I think that's reasonable, but then they should have the ability for the agent to, on the next call, override it. Even if it requires the agent to have read the file once or something.
In the absence of that you end up with what several of the harnesses ended up doing, where an agent will use a million tool calls to very slowly read a file in like 200 line chunks. I think they _might_ have fixed it now (or agent-fixes, my agent harness might be fixing it), but Codex used to do this and it made it unbelievably slow.
> when you run a grep command in a large codebase and end up hitting way too many files, overloading context.

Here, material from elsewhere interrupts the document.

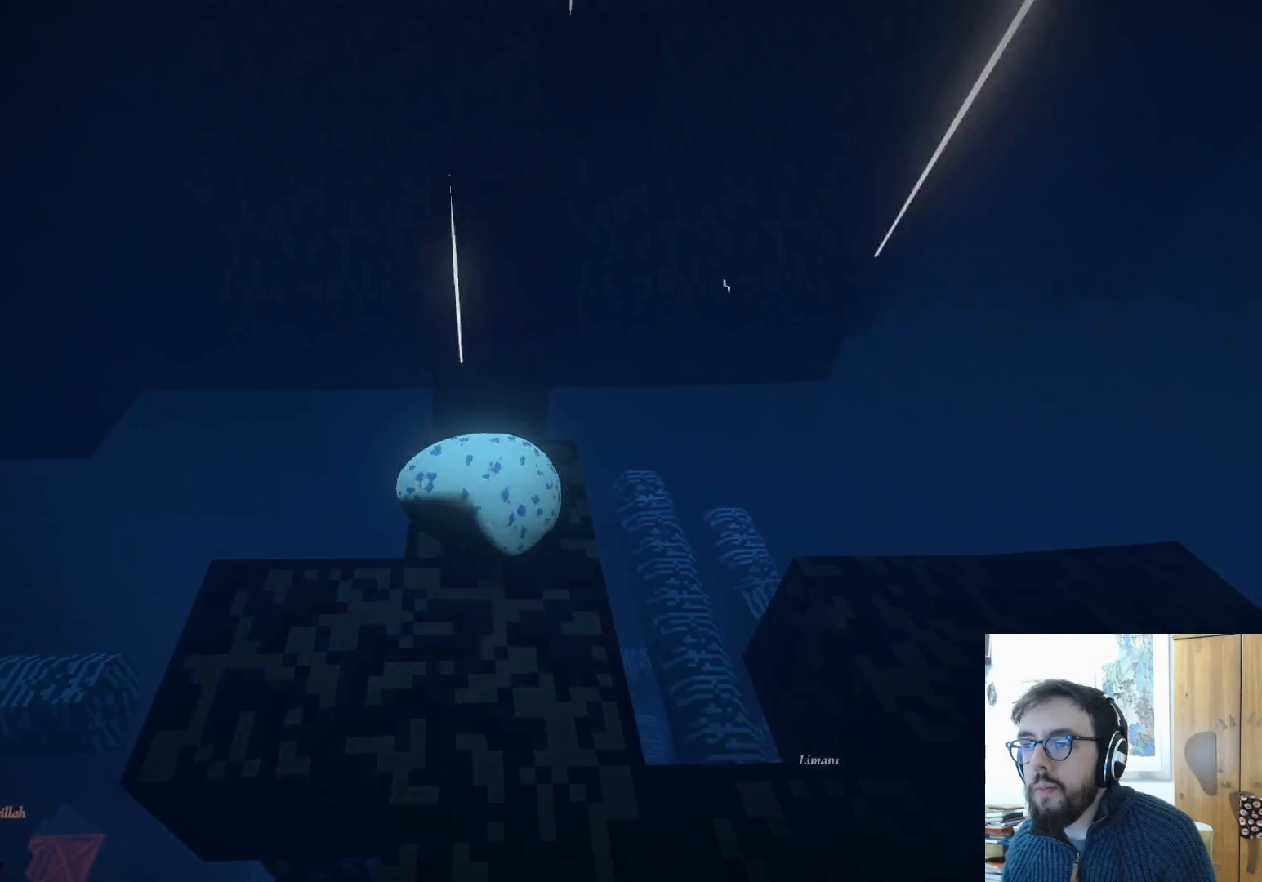
{"buttons": [], "left_stick": "up", "right_stick": "center", "events": [[183, "A", "down"], [367, "A", "up"]]}
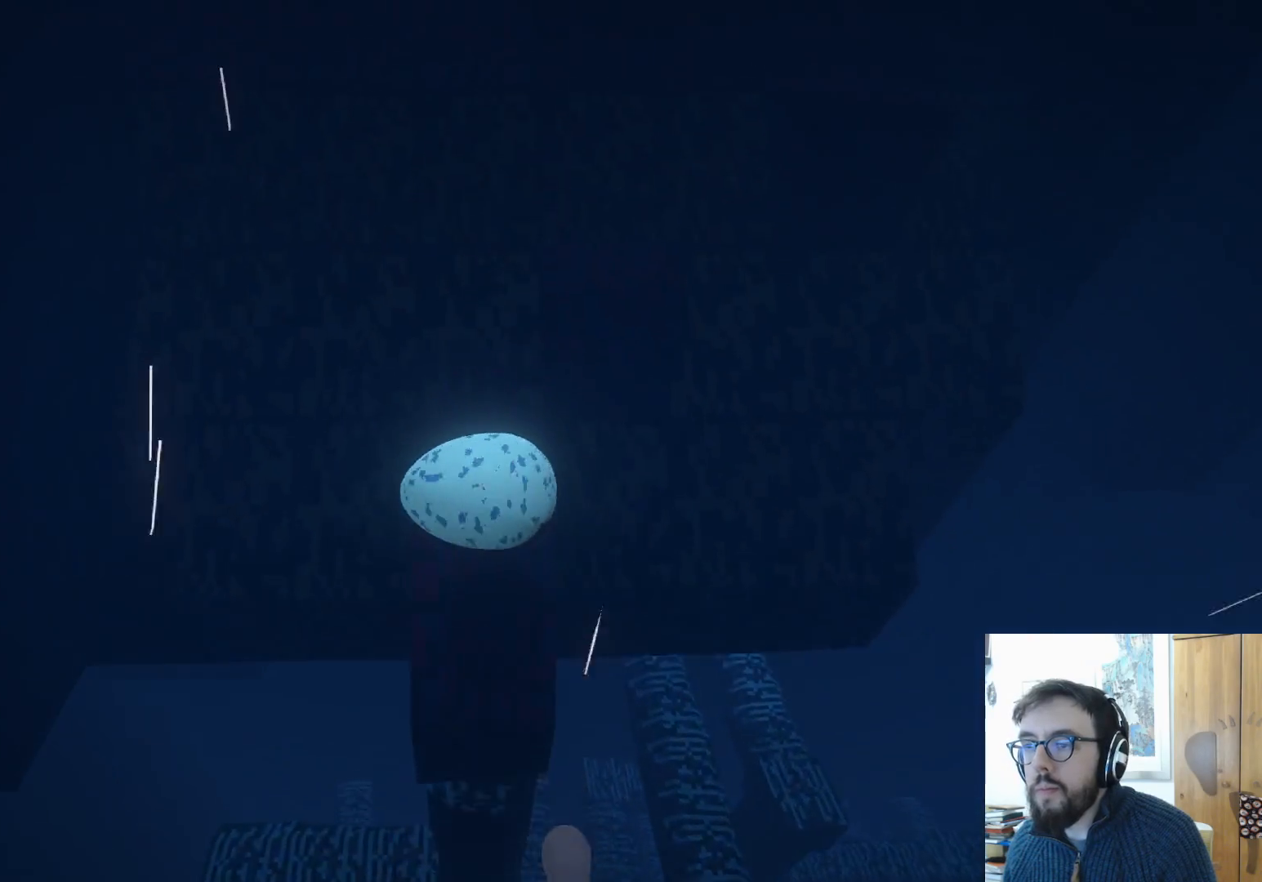
{"buttons": [], "left_stick": "up", "right_stick": "center", "events": []}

On the other hand, I despise that it automatically pipes things through output-limiting things like `grep` with a filter, `head`, `tail`, etc. I would much rather it try to read a full grep and then decide to filter-down from there if the output is too large -- that's exactly what I do when I do the same workflow I told it to do.
Why? Because piping through output liming things can hide the scope of the "problem" I'm looking at. I'd rather see the scope of that first so I can decide if I need to change from a tactical view/approach to a strategic view/approach. It would be handy if the agents could do the same thing -- and I suppose they could if I'm a little more explicit about it in my tool/prompt.
> By 50,000 tokens, your conversation’s costs are probably being dominated by cache reads.
Yeah, it's a well-known problem. Every AI company is working on ways to deal with it, one way or another, with clever data center design, and/or clever hardware and software engineering, and/or with clever algorithmic improvements, and/or with clever "agentic recursive LLM" workflows. Anything that actually works is treated like a priceless trade secret. Nothing that can put competitors at a disadvantage will get published any time soon.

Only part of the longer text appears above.